Teak Oil or Teak Sealer
So the question is teak oil or teak sealer?
Compared to teak oil, the teak sealer offers UV-protected teak furniture, which naturally makes the wood safe from mildew.
It also preserves your teak outdoor furniture so it does not turn grey and can sustain with one application annually, unlike teak oil, which can fade away with exposure to sunlight.
An oil-based teak sealer must refill natural oils and protect them against dirt and moisture.
It is simple and long-lasting, making it very popular with teak furniture owners who want a lasting non-fragile solution.
Even though teak oil provides a beautiful dark finish, it cannot be sustainable over time and needs multiple reapplying.
Before using teak sealers, note to disinfect your teak furniture.

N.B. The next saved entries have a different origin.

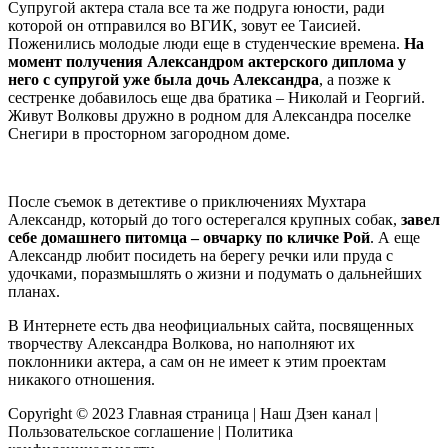
Супругой актера стала все та же подруга юности, ради
которой он отправился во ВГИК, зовут ее Таисией.
Поженились молодые люди еще в студенческие времена.
На
момент получения Александром актерского диплома у
него с супругой уже была дочь Александра
, а позже к
сестренке добавилось еще два братика – Николай и Георгий.
Живут Волковы дружно в родном для Александра поселке
Снегири в просторном загородном доме.
После съемок в детективе о приключениях Мухтара
Александр, который до того остерегался крупных собак,
завел
себе домашнего питомца – овчарку по кличке Рой
. А еще
Александр любит посидеть на берегу речки или пруда с
удочками, поразмышлять о жизни и подумать о дальнейших
планах.
В Интернете есть два неофициальных сайта, посвященных
творчеству Александра Волкова, но наполняют их
поклонники актера, а сам он не имеет к этим проектам
никакого отношения.
Copyright © 2023
Главная страница
|
Наш Дзен канал
|
Пользовательское соглашение
|
Политика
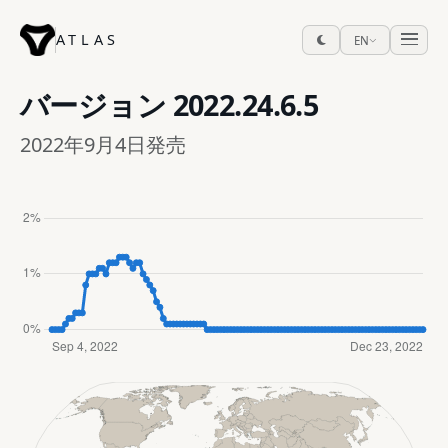
ATLAS
EN
バージョン
2022.24.6.5
2022年9月4日発売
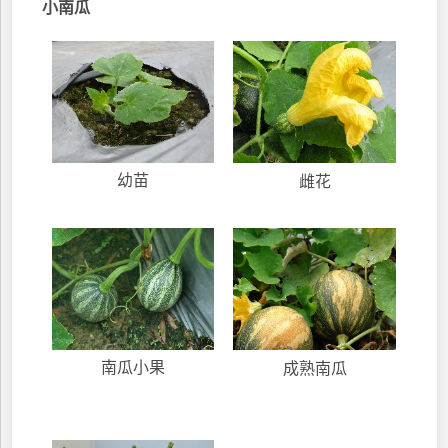
小南瓜
幼苗
雌花
南瓜小果
成熟南瓜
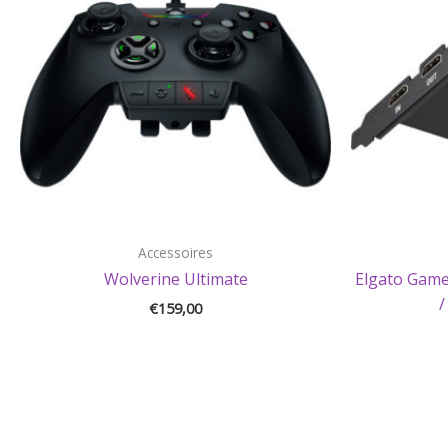
Accessoires
Wolverine Ultimate
Elgato Game
/
€
159,00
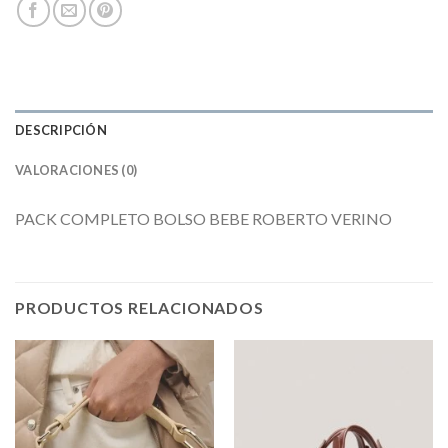
DESCRIPCIÓN
VALORACIONES (0)
PACK COMPLETO BOLSO BEBE ROBERTO VERINO
PRODUCTOS RELACIONADOS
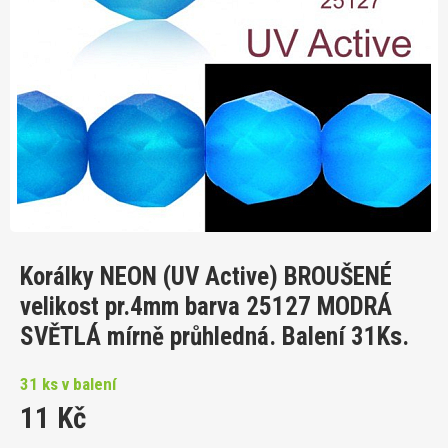
Korálky NEON (UV Active) BROUŠENÉ
velikost pr.4mm barva 25127 MODRÁ
SVĚTLÁ mírně průhledná. Balení 31Ks.
31 ks v balení
11 Kč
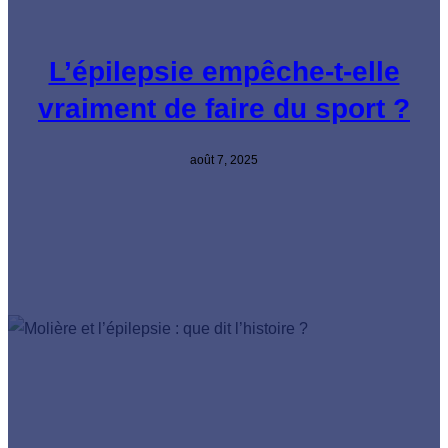
L’épilepsie empêche-t-elle
vraiment de faire du sport ?
août 7, 2025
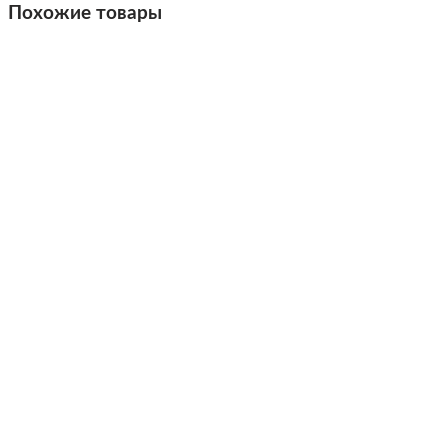
Похожие товары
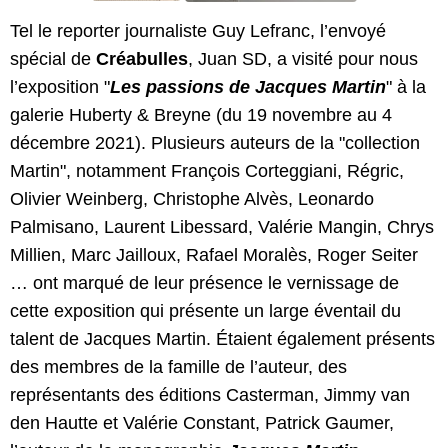
Tel le reporter journaliste Guy Lefranc, l’envoyé
spécial de
Créabulles
, Juan SD, a visité pour nous
l’exposition "
Les passions de Jacques Martin
" à la
galerie Huberty & Breyne (du 19 novembre au 4
décembre 2021). Plusieurs auteurs de la "collection
Martin", notamment François Corteggiani, Régric,
Olivier Weinberg, Christophe Alvès, Leonardo
Palmisano, Laurent Libessard, Valérie Mangin, Chrys
Millien, Marc Jailloux, Rafael Moralès, Roger Seiter
… ont marqué de leur présence le vernissage de
cette exposition qui présente un large éventail du
talent de Jacques Martin. Étaient également présents
des membres de la famille de l’auteur, des
représentants des éditions Casterman, Jimmy van
den Hautte et Valérie Constant, Patrick Gaumer,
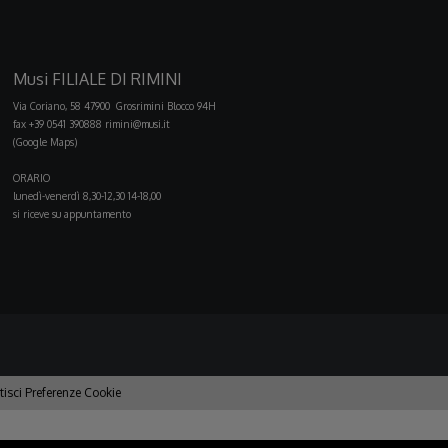
Musi FILIALE DI RIMINI
Via Coriano, 58 47900 Grosrimini Blocco 94H
fax +39 0541 390888
rimini@musi.it
(Google Maps)
ORARIO
lunedì-venerdì 8,30-12,30 14-18,00
si riceve su appuntamento
tisci Preferenze Cookie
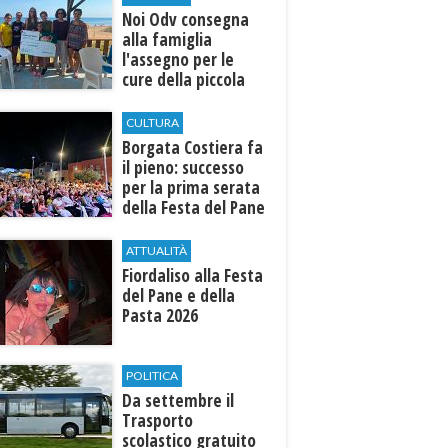
Noi Odv consegna
alla famiglia
l'assegno per le
cure della piccola
Ilenia
CULTURA
​Borgata Costiera fa
il pieno: successo
per la prima serata
della Festa del Pane
e della Pasta
ATTUALITÀ
Fiordaliso alla Festa
del Pane e della
Pasta 2026
POLITICA
Da settembre il
Trasporto
scolastico gratuito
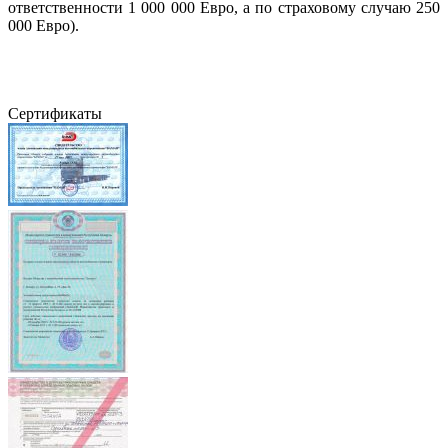
ответственности 1 000 000 Евро, а по страховому случаю 250
000 Евро).
Сертификаты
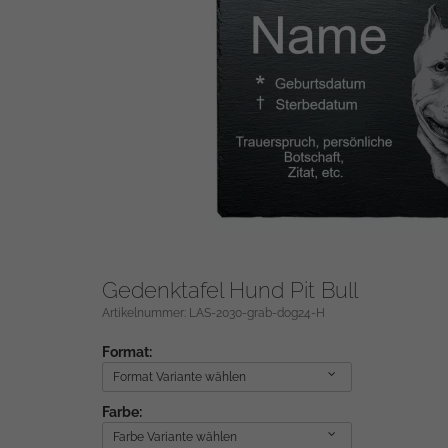
Gedenktafel Hund Pit Bull
Artikelnummer: LAS-2030-grab-dog24-H
Format:
Format Variante wählen
Farbe:
Farbe Variante wählen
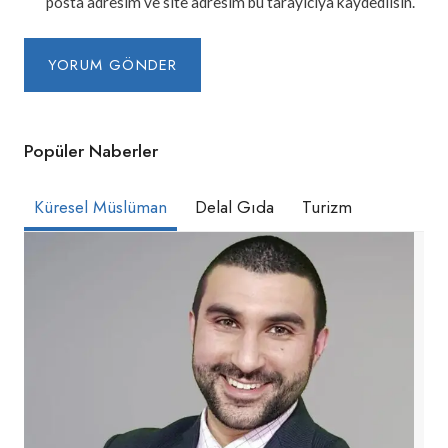
posta adresim ve site adresim bu tarayıcıya kaydedilsin.
Popüler Naberler
Küresel Müslüman
Delal Gıda
Turizm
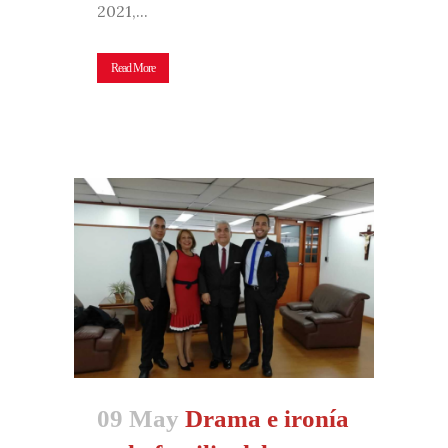
2021,...
Read More
09 May
Drama e ironía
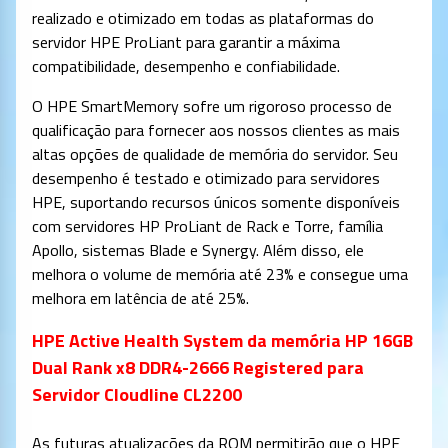
realizado e otimizado em todas as plataformas do
servidor HPE ProLiant para garantir a máxima
compatibilidade, desempenho e confiabilidade.
O HPE SmartMemory sofre um rigoroso processo de
qualificação para fornecer aos nossos clientes as mais
altas opções de qualidade de memória do servidor. Seu
desempenho é testado e otimizado para servidores
HPE, suportando recursos únicos somente disponíveis
com servidores HP ProLiant de Rack e Torre, família
Apollo, sistemas Blade e Synergy. Além disso, ele
melhora o volume de memória até 23% e consegue uma
melhora em latência de até 25%.
HPE Active Health System da memória HP 16GB
Dual Rank x8 DDR4-2666 Registered para
Servidor Cloudline CL2200
As futuras atualizações da ROM permitirão que o HPE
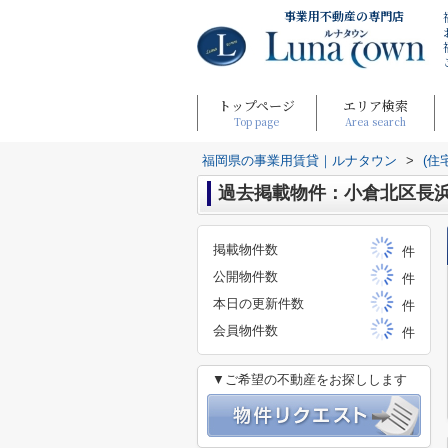
事業用不動産の専門店
トップページ
エリア検索
Top page
Area search
福岡県の事業用賃貸｜ルナタウン
>
(住
過去掲載物件：小倉北区長
掲載物件数
件
公開物件数
件
本日の更新件数
件
会員物件数
件
▼ご希望の不動産をお探しします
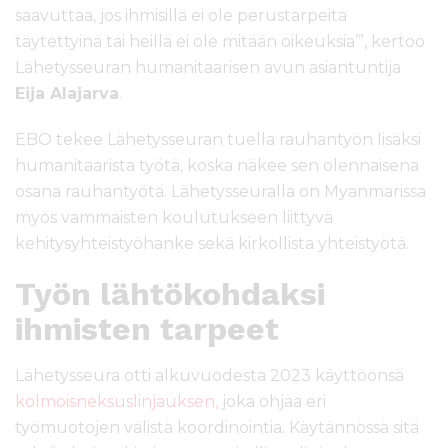
saavuttaa, jos ihmisillä ei ole perustarpeita
täytettyinä tai heillä ei ole mitään oikeuksia’”, kertoo
Lähetysseuran humanitaarisen avun asiantuntija
Eija Alajarva
.
EBO tekee Lähetysseuran tuella rauhantyön lisäksi
humanitaarista työtä, koska näkee sen olennaisena
osana rauhantyötä. Lähetysseuralla on Myanmarissa
myös vammaisten koulutukseen liittyvä
kehitysyhteistyöhanke sekä kirkollista yhteistyötä.
Työn lähtökohdaksi
ihmisten tarpeet
Lähetysseura otti alkuvuodesta 2023 käyttöönsä
kolmoisneksuslinjauksen,
joka ohjaa eri
työmuotojen välistä koordinointia. Käytännössä sitä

Make sure to let it dry naturally, and then add a sealer cover with a sponge or a pressurizer held by hand.
After an hour, add a second thin layer, and you can use your teak meat as before if it dries after two hours.
Both teak sealers and teak oils have advantages and disadvantages in their usage. Still, in terms of having more practical use, teak sealer is tipping the balance in its favor.
Thus when the debate of teak oil vs. teak sealer comes up, in our mind, the latter is the apparent winner.
In the end, it also depends on the needs of the consumer themselves and how they intend to use that piece of woodware.